The much-anticipated, Margaritaville-fueled renaissance along the beach may have to wait a bit longer.
Signs point to the $138 million project missing a city-imposed April 10 deadline to get construction permits and provide a detailed financing plan.
Developer Lon Tabatchnick plans to seek a deadline extension of 60 days in a special meeting at City Hall at 5 p.m. Wednesday, city spokeswoman Raelin Storey said. He is also expected to give an update on the Jimmy Buffett-themed project officially known as Margaritaville Hollywood Beach Resort LLC.
The 350-room, 17-story resort would rise on 5 acres near Johnson Street and the Broadwalk, with the developer leasing the city-owned land for 99 years. Key components of the deal include Hollywood's redevelopment agency kicking in $23 million and investment group Starwood Capital investing $75 million.
Tabatchnick could not be reached for comment Monday.
"Hollywood beach needs Margaritaville," said Frieda Dragif, vice president of the Hollywood Beach Business Association. "I believe in giving it more time. It's just too important. It has the potential to act as a catalyst for the redevelopment of Hollywood beach."
But at least two commissioners were frustrated by the delay.

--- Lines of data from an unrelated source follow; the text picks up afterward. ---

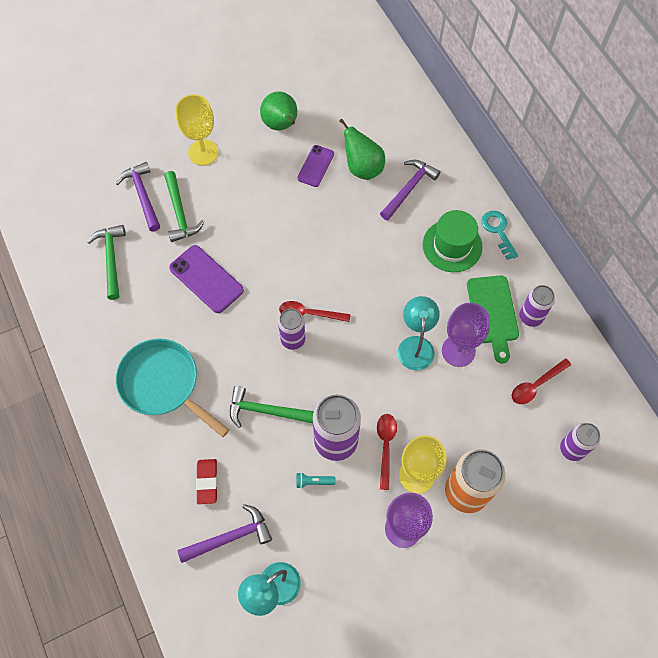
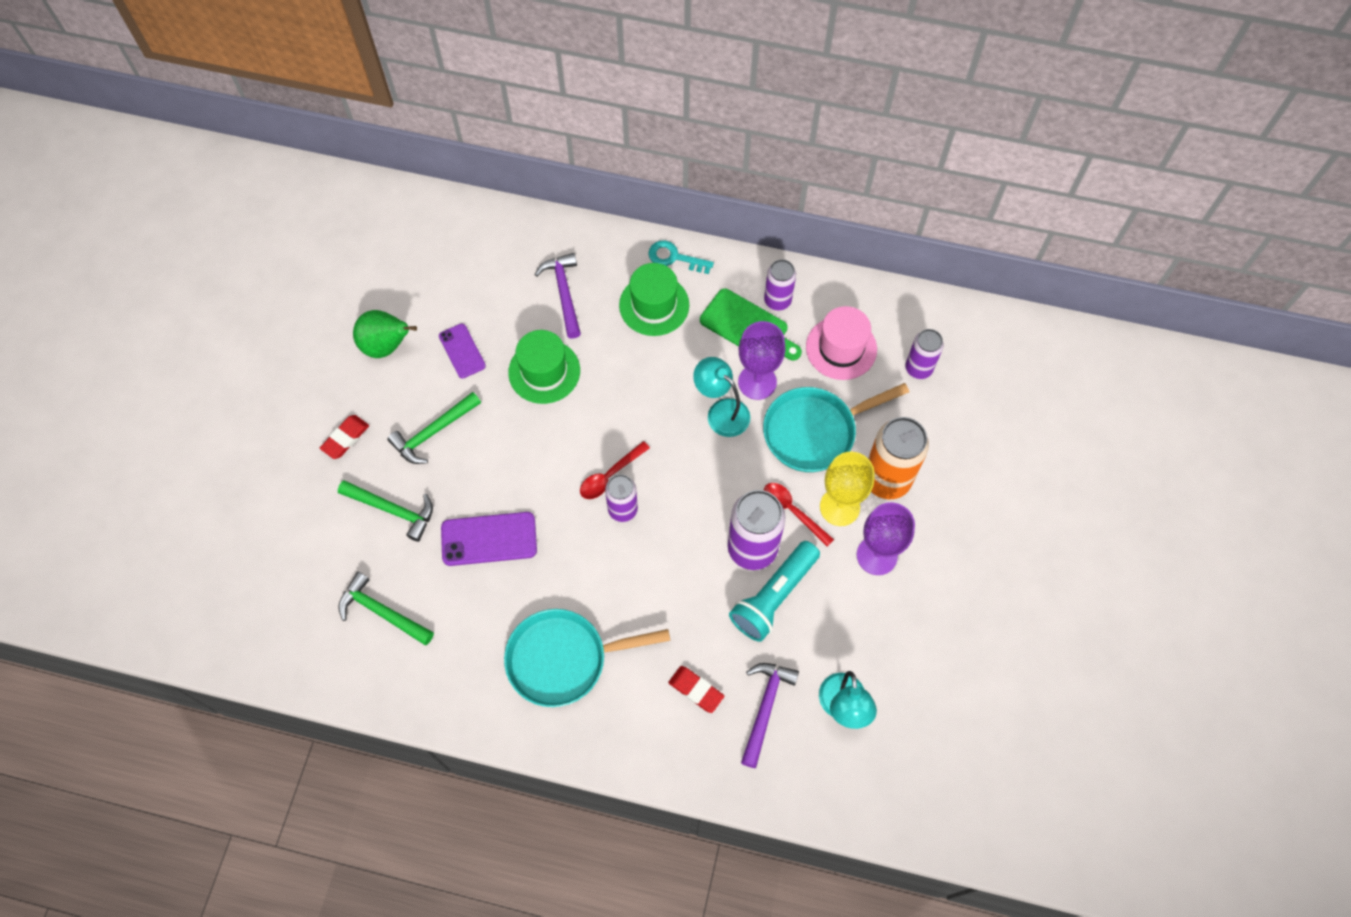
camera: 50 degrees left, 0 degrees up
purple hammer [116,162,160,232] -> none
yellow goblet [176,94,219,166] -> red eraser [319,415,369,459]
green hammer [230,386,314,428] -> green hammer moved to [387,392,481,464]
turquoise flashlight [296,472,336,488] -> turquoise flashlight [729,541,820,642], size x2.47
green pear [339,118,385,180] -> none
red spoon [512,358,571,404] -> pink hat [806,306,877,380]
none -> green hat [508,330,580,404]
none -> turquoise pan [763,383,909,472]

"I don't know what's taking so long," Commissioner Peter Hernandez said. "I want to find out why they need more time. I think they've had ample time to do whatever deals they need to make."
Commissioner Kevin Biederman said he wasn't at all surprised by the request for a deadline extension.
Still, he's hoping for the best.
"Some people think it's the wrong the deal for Hollywood," he said. "But even the ones who are suspicious think it needs to happen."
Tabatchnick met Friday with City Manager Cathy Swanson-Rivenbark to ask for more time, Storey said. The city manager told him it was up to the commission.
"It's a very complicated business deal and there is a lot of due diligence and things they are looking at," Storey said. "They are getting close, but they need more time."
So far, the developer has paid Hollywood $420,000 for the option to build on the land -- or $20,000 a month since July 2011.
Tabatchnick is expected to pay more than $1.2 million in city permits and has agreed to reimburse the city $300,000 in consulting fees, Storey said.
Resident Richard Valdez says he is keeping the faith that Margaritaville will be built.
"Margaritaville will move forward," he said. "The developers are continuing to expend monthly costs to keep this project alive. They have not abandoned it."
The city expects to reap an estimated $1.8 billion over the course of the 99-year deal. That translates to about $69 million when adjusting for inflation and other factors.